EXERCISE INSTRUCTIONS —
Pictures aside, the data must be reproduced exactly.

DATA PROVIDED —
# # # # # # #

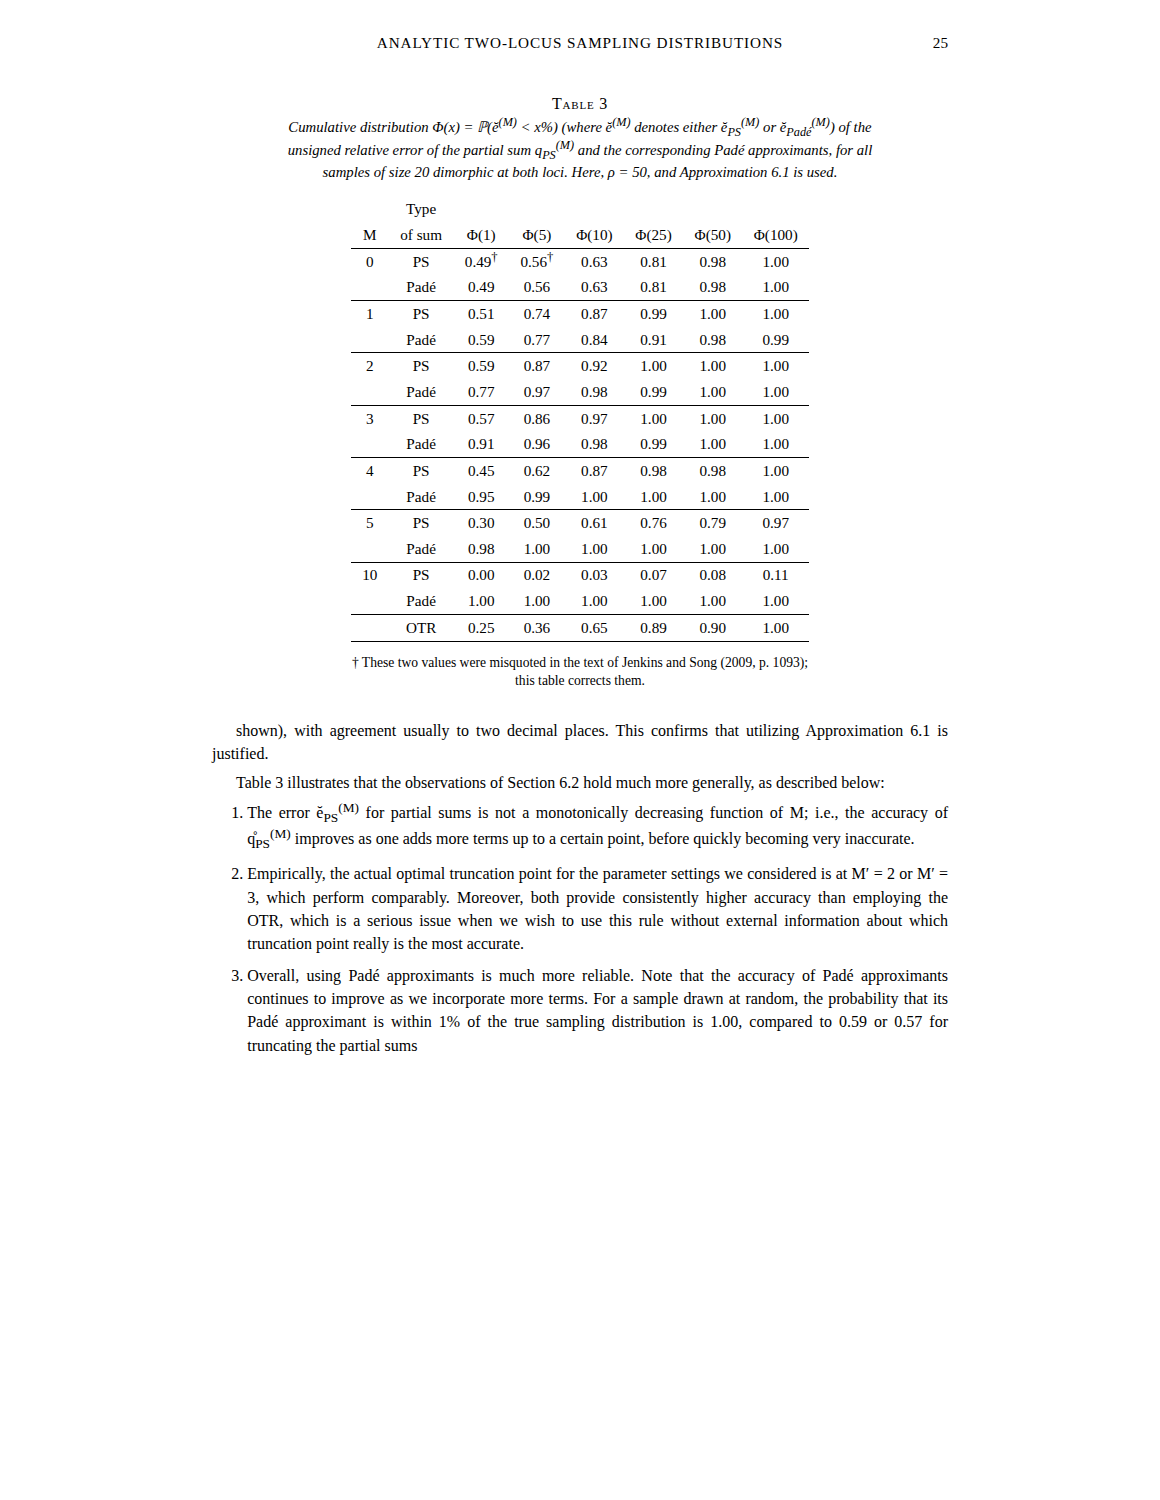ANALYTIC TWO-LOCUS SAMPLING DISTRIBUTIONS 25
Table 3
Cumulative distribution Φ(x) = ℙ(ĕ(M) < x%) (where ĕ(M) denotes either ĕPS(M) or ĕPadé(M)) of the unsigned relative error of the partial sum qPS(M) and the corresponding Padé approximants, for all samples of size 20 dimorphic at both loci. Here, ρ = 50, and Approximation 6.1 is used.
| | Type | | | | | | |
| --- | --- | --- | --- | --- | --- | --- | --- |
| M | of sum | Φ(1) | Φ(5) | Φ(10) | Φ(25) | Φ(50) | Φ(100) |
| 0 | PS | 0.49 † | 0.56 † | 0.63 | 0.81 | 0.98 | 1.00 |
| | Padé | 0.49 | 0.56 | 0.63 | 0.81 | 0.98 | 1.00 |
| 1 | PS | 0.51 | 0.74 | 0.87 | 0.99 | 1.00 | 1.00 |
| | Padé | 0.59 | 0.77 | 0.84 | 0.91 | 0.98 | 0.99 |
| 2 | PS | 0.59 | 0.87 | 0.92 | 1.00 | 1.00 | 1.00 |
| | Padé | 0.77 | 0.97 | 0.98 | 0.99 | 1.00 | 1.00 |
| 3 | PS | 0.57 | 0.86 | 0.97 | 1.00 | 1.00 | 1.00 |
| | Padé | 0.91 | 0.96 | 0.98 | 0.99 | 1.00 | 1.00 |
| 4 | PS | 0.45 | 0.62 | 0.87 | 0.98 | 0.98 | 1.00 |
| | Padé | 0.95 | 0.99 | 1.00 | 1.00 | 1.00 | 1.00 |
| 5 | PS | 0.30 | 0.50 | 0.61 | 0.76 | 0.79 | 0.97 |
| | Padé | 0.98 | 1.00 | 1.00 | 1.00 | 1.00 | 1.00 |
| 10 | PS | 0.00 | 0.02 | 0.03 | 0.07 | 0.08 | 0.11 |
| | Padé | 1.00 | 1.00 | 1.00 | 1.00 | 1.00 | 1.00 |
| | OTR | 0.25 | 0.36 | 0.65 | 0.89 | 0.90 | 1.00 |
† These two values were misquoted in the text of Jenkins and Song (2009, p. 1093); this table corrects them.
shown), with agreement usually to two decimal places. This confirms that utilizing Approximation 6.1 is justified.
Table 3 illustrates that the observations of Section 6.2 hold much more generally, as described below:
The error ĕPS(M) for partial sums is not a monotonically decreasing function of M; i.e., the accuracy of q̊PS(M) improves as one adds more terms up to a certain point, before quickly becoming very inaccurate.
Empirically, the actual optimal truncation point for the parameter settings we considered is at M′ = 2 or M′ = 3, which perform comparably. Moreover, both provide consistently higher accuracy than employing the OTR, which is a serious issue when we wish to use this rule without external information about which truncation point really is the most accurate.
Overall, using Padé approximants is much more reliable. Note that the accuracy of Padé approximants continues to improve as we incorporate more terms. For a sample drawn at random, the probability that its Padé approximant is within 1% of the true sampling distribution is 1.00, compared to 0.59 or 0.57 for truncating the partial sums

# # # # # # #

ANSWER —
ANALYTIC TWO-LOCUS SAMPLING DISTRIBUTIONS 25
Table 3
Cumulative distribution Φ(x) = ℙ(ĕ(M) < x%) (where ĕ(M) denotes either ĕPS(M) or ĕPadé(M)) of the unsigned relative error of the partial sum qPS(M) and the corresponding Padé approximants, for all samples of size 20 dimorphic at both loci. Here, ρ = 50, and Approximation 6.1 is used.
| | Type | | | | | | |
| --- | --- | --- | --- | --- | --- | --- | --- |
| M | of sum | Φ(1) | Φ(5) | Φ(10) | Φ(25) | Φ(50) | Φ(100) |
| 0 | PS | 0.49 † | 0.56 † | 0.63 | 0.81 | 0.98 | 1.00 |
| | Padé | 0.49 | 0.56 | 0.63 | 0.81 | 0.98 | 1.00 |
| 1 | PS | 0.51 | 0.74 | 0.87 | 0.99 | 1.00 | 1.00 |
| | Padé | 0.59 | 0.77 | 0.84 | 0.91 | 0.98 | 0.99 |
| 2 | PS | 0.59 | 0.87 | 0.92 | 1.00 | 1.00 | 1.00 |
| | Padé | 0.77 | 0.97 | 0.98 | 0.99 | 1.00 | 1.00 |
| 3 | PS | 0.57 | 0.86 | 0.97 | 1.00 | 1.00 | 1.00 |
| | Padé | 0.91 | 0.96 | 0.98 | 0.99 | 1.00 | 1.00 |
| 4 | PS | 0.45 | 0.62 | 0.87 | 0.98 | 0.98 | 1.00 |
| | Padé | 0.95 | 0.99 | 1.00 | 1.00 | 1.00 | 1.00 |
| 5 | PS | 0.30 | 0.50 | 0.61 | 0.76 | 0.79 | 0.97 |
| | Padé | 0.98 | 1.00 | 1.00 | 1.00 | 1.00 | 1.00 |
| 10 | PS | 0.00 | 0.02 | 0.03 | 0.07 | 0.08 | 0.11 |
| | Padé | 1.00 | 1.00 | 1.00 | 1.00 | 1.00 | 1.00 |
| | OTR | 0.25 | 0.36 | 0.65 | 0.89 | 0.90 | 1.00 |
† These two values were misquoted in the text of Jenkins and Song (2009, p. 1093); this table corrects them.
shown), with agreement usually to two decimal places. This confirms that utilizing Approximation 6.1 is justified.
Table 3 illustrates that the observations of Section 6.2 hold much more generally, as described below:
The error ĕPS(M) for partial sums is not a monotonically decreasing function of M; i.e., the accuracy of q̊PS(M) improves as one adds more terms up to a certain point, before quickly becoming very inaccurate.
Empirically, the actual optimal truncation point for the parameter settings we considered is at M′ = 2 or M′ = 3, which perform comparably. Moreover, both provide consistently higher accuracy than employing the OTR, which is a serious issue when we wish to use this rule without external information about which truncation point really is the most accurate.
Overall, using Padé approximants is much more reliable. Note that the accuracy of Padé approximants continues to improve as we incorporate more terms. For a sample drawn at random, the probability that its Padé approximant is within 1% of the true sampling distribution is 1.00, compared to 0.59 or 0.57 for truncating the partial sums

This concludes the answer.